Vor kurzem war bekanntgeworden, dass Linken-Politikerinnen mit "NSU
2.0" unterzeichnete Drohmails erhalten hatten. Weitere bekannte
Empfängerinnen von Drohmails waren die Kabarettistin Idil Baydar und
die Frankfurter Anwältin Seda Basay-Yildiz, die im Münchner Prozess
um die NSU-Morde Opferfamilien vertreten hatte. Die Bezeichnung "NSU
2.0" bezieht sich auf die Terrorgruppe NSU ("Nationalsozialistischer
Untergrund"), die zwischen 2000 und 2007 in Deutschland zehn Menschen
ermordete. Es handelte sich um acht türkischstämmige und einen
griechischstämmigen Kleinunternehmer sowie eine Polizistin.
Neue Serie von Morddrohungen in der Nacht zum Dienstag
Parallel zu der Sitzung wurde bekannt, dass in der Nacht zum Dienstag erneut mehrere Politiker und andere Persönlichkeiten Mails mit Morddrohungen erhalten hatten. In der Sammelmail, die der Deutschen Presse-Agentur vorliegt, werden die Adressaten auf üble Weise beschimpft und mit dem Tode bedroht. Unterzeichnet ist die Mail mit "NSU 2.0" und "Der Führer".

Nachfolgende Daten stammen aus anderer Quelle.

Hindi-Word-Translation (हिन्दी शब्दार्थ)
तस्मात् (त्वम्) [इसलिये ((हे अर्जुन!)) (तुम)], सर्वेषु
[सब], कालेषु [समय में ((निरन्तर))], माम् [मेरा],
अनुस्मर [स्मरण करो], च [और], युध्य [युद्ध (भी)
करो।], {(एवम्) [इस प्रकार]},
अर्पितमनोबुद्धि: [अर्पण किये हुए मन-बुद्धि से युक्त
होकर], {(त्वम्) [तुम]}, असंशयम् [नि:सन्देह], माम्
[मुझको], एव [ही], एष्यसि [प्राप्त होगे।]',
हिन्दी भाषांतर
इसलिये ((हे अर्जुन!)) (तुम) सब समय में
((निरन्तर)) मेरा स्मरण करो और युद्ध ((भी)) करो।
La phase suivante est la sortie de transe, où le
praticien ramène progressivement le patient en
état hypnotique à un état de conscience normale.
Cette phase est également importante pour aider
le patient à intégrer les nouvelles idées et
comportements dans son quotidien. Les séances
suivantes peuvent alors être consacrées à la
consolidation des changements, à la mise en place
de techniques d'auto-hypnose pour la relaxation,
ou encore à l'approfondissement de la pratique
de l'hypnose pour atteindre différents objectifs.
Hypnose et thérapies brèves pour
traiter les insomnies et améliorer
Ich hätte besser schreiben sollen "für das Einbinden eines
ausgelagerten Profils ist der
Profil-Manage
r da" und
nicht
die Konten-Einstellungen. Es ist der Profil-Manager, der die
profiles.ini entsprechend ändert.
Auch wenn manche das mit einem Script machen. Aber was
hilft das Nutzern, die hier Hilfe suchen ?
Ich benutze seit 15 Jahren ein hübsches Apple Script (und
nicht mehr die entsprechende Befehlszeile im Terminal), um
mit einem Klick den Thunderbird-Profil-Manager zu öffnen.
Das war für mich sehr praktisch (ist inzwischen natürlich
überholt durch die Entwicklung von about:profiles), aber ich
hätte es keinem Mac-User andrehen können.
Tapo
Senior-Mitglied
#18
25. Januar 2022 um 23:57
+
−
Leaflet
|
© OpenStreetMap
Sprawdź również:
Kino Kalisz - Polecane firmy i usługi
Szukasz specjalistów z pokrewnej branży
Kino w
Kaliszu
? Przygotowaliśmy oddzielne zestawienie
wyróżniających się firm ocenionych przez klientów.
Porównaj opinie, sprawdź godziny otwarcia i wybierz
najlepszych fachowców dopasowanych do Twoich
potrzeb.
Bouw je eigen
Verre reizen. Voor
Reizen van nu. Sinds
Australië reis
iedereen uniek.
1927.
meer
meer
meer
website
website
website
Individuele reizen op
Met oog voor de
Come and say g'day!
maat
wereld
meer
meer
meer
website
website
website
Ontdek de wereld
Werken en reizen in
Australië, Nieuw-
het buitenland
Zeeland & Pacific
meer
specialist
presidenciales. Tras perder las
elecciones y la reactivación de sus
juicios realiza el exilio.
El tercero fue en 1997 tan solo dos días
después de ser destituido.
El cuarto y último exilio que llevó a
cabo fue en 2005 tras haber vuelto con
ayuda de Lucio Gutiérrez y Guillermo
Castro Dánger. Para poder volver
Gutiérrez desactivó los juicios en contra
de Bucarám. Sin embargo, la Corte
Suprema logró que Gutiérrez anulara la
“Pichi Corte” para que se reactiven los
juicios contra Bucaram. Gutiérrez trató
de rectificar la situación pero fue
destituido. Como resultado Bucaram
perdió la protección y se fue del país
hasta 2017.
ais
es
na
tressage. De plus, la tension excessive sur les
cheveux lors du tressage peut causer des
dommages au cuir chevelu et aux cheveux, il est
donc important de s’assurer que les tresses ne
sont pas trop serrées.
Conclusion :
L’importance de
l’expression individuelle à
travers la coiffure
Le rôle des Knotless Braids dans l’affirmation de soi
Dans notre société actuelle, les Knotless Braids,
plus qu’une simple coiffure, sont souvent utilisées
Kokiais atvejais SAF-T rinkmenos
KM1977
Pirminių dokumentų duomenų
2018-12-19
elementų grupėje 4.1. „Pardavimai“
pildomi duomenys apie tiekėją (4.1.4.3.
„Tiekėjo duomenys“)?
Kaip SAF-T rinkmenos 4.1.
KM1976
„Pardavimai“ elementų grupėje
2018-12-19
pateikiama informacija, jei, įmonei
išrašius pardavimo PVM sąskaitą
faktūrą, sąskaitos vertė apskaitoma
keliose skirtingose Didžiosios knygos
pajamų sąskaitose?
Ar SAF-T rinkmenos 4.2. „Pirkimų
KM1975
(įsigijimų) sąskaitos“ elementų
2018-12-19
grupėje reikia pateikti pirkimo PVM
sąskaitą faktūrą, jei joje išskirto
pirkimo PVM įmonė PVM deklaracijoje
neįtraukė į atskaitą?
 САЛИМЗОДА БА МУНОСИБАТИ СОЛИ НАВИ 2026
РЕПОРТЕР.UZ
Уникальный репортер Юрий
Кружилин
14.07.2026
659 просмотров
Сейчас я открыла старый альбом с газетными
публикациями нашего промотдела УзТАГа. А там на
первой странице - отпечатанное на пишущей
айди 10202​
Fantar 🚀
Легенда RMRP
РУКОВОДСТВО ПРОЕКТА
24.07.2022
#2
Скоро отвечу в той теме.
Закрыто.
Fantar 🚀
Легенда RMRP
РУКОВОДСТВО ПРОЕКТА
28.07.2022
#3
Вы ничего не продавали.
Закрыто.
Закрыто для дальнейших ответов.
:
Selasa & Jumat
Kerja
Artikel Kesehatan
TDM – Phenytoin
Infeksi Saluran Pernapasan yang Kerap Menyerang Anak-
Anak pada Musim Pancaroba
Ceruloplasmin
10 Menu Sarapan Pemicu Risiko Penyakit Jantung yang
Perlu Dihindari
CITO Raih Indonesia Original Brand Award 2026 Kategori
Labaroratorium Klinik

Betroffen seien unter anderem Bundestagsvizepräsidentin Claudia Roth (Grüne), die Linken-Vorsitzende Katja Kipping, Grünen-Fraktionschefin Katrin Göring-Eckardt, die Abgeordneten Martina Renner (Linke) und Karamba Diaby (SPD) sowie die Staatssekretärin in der Berliner Senatskanzlei, Sawsan Chebli (SPD). Auch der "Welt"-Journalist Deniz Yücel, der Publizist und TV-Moderator Michel Friedmann und die frühere Grünen-Politikerin Jutta Ditfurth seien Adressaten gewesen.
Ebenso sollen die türkeistämmige Autorin Sibel Schick und der Grünen-Politiker Volker Beck Drohschreiben mit einem entsprechenden Absender erhalten haben. Das teilten sie auf Twitter mit.
Gibt es ein rechtes Netzwerk in der hessischen Polizei?
Über Basay-Yildiz, Baydar und die hessische Linken-Fraktionschefin
Janine Wissler waren zuvor persönliche Daten von Polizeicomputern in
Frankfurt und Wiesbaden abgerufen worden. Es gibt mittlerweile
bereits eine Serie von mit "NSU 2.0" unterzeichneten Schreiben. Es
ist aber nach Angaben der Frankfurter Staatsanwaltschaft nicht
geklärt, ob es sich bei allen Drohungen um denselben Absender
handelt. Die Schreiben einem Verfasser allein anhand eines
Sprachduktus zuzuordnen, sei sehr schwierig.
Der Innenminister hat einen Sonderermittler eingesetzt, der sich mit
weitreichenden Befugnissen federführend um die Aufklärung der
Vorkommnisse kümmern soll. Hanspeter Mener soll eng mit dem neuen
Landespolizeipräsidenten Roland Ullmann zusammenarbeiten, der erst
vor wenigen Tagen sein Amt angetreten hat. Der bisherige
Landespolizeipräsident Udo Münch musste seinen Hut nehmen, weil
Informationen über die Datenabfragen von den Polizeicomputern erst
mit Verzögerung die Ministeriumsspitze erreicht hatten.
Der Innenminister hatte nach Bekanntwerden einer neuen Abfrage von
einem Polizeicomputer zu persönlichen Daten der Opfer gesagt, er
schließe nicht mehr aus, dass es ein rechtes Netzwerk in der
hessischen Polizei geben könnte. Im Innenausschuss sagte Beuth, es
gebe jedoch bis heute keine Belege für ein solches Netzwerk.